It’s my body and my rights, folks say.
Maybe so. Maybe not. WWJD ?
What Would Jesus Do?

In the Garden Jesus said to his Father: “Let this cup pass from me”.

But, his Father said, “No”.

So, Jesus said, “…your will be done”.

Self-denial is the sum and substance of a faithful Christian life!

When we say “Yes”, when others say “No”,
We don’t deny ourselves of much these days, but when we do,
we redefine our lives, as Christians.

The Gospel tells us that Jesus and his guys were
in a region called “Caesarea Philippi”.
Near where the Golan Heights are today.

It wasn’t considered a safe place, back then.

Kind of scary and creepy.
It was associated with the Greek god Pan.

“Caesarea Philippi” was 25 miles, from Jesus’ home base.
Jesus and his guys left their safety net, at the Sea of Galilee,
way behind.

Jesus took his guys way outside their comfort zone.
Cause that’s what Jesus does.
He wants us to get out of our safe place, too, and get out on a limb.

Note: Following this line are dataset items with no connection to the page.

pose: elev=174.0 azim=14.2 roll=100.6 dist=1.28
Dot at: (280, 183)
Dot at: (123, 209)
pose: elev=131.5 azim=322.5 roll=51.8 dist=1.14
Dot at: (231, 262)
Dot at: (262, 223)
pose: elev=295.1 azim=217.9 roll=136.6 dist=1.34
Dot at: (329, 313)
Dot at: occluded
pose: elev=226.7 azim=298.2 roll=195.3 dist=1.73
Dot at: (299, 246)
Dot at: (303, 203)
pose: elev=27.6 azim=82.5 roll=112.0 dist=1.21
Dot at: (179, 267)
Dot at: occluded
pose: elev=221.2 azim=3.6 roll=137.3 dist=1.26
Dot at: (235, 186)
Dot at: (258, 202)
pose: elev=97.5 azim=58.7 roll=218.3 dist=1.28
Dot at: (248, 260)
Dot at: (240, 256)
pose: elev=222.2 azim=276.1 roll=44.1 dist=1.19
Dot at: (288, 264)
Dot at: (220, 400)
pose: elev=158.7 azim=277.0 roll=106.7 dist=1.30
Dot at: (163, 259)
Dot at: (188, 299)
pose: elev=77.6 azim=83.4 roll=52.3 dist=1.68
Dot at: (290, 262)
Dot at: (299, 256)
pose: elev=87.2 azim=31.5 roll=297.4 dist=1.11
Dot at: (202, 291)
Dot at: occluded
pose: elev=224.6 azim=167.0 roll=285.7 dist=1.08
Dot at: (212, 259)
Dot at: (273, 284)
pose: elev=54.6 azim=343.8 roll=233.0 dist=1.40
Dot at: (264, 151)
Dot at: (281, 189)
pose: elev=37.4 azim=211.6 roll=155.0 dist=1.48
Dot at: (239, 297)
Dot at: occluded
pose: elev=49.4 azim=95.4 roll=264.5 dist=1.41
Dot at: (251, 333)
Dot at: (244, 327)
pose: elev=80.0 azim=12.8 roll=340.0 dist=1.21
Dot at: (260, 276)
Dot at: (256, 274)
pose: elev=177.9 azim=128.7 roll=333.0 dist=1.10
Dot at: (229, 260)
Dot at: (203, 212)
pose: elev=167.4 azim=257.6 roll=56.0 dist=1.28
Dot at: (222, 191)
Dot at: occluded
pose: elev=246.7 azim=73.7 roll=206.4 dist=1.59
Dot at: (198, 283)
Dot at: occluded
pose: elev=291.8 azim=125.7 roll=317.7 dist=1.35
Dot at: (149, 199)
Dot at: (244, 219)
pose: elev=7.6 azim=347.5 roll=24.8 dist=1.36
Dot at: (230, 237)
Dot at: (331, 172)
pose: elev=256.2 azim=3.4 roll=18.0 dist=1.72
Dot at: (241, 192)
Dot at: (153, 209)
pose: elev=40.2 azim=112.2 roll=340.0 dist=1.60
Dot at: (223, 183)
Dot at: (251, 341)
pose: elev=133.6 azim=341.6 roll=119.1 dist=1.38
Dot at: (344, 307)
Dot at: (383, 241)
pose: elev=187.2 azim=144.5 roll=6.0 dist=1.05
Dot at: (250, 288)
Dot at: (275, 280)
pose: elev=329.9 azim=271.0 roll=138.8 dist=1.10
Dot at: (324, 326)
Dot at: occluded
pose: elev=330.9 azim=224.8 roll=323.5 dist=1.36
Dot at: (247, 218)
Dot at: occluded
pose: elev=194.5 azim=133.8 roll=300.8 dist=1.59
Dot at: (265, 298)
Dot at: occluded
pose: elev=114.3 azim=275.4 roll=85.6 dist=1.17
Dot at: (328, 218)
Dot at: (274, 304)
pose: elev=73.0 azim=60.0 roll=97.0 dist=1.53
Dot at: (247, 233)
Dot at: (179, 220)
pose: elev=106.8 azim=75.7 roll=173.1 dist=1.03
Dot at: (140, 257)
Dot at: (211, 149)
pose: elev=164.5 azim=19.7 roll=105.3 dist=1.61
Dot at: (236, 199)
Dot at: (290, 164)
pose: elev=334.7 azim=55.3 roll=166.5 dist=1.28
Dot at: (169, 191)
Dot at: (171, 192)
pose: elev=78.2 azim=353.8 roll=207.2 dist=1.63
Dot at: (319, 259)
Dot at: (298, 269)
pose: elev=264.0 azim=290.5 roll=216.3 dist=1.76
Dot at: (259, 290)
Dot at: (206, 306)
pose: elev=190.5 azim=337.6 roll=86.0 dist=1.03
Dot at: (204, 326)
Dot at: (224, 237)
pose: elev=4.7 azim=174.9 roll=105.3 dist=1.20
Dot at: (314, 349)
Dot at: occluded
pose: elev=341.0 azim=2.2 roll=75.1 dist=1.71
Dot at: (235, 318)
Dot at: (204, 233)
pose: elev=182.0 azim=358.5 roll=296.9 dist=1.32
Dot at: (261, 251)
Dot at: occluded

We Americans like to think of ourselves as a Christian nation.
We say we are. And it’s mostly true. We try to be anyway.
But we don’t agree on what being a Christian looks like.
We don’t agree on what’s supposed to happen on Sunday morning.

But Jesus showed us what it looks like to live as a Christian.
It’s not about security. It’s about dangling, out on a limb.
It’s about embracing change and taking a chance.
It’s about saying “Yes”, when we really want to say “Oh, Hell, No”.

We are just folks. We are Mere Humanity.

But that’s enough to take the first step.

Was Jesus naïve? Nope. I don’t think so.

Today, we imagen ourselves as clever, and free,
But we are as easily bamboozled as any generation.
That’s the bad news.

The good news is that we don’t have to be geniuses, to follow Jesus.

We needn’t be rich. We needn’t be healthy. We needn’t be young.
We only need be willing.

“If any want to become my followers” he said,
“let them deny themselves, take up their cross, and follow me.”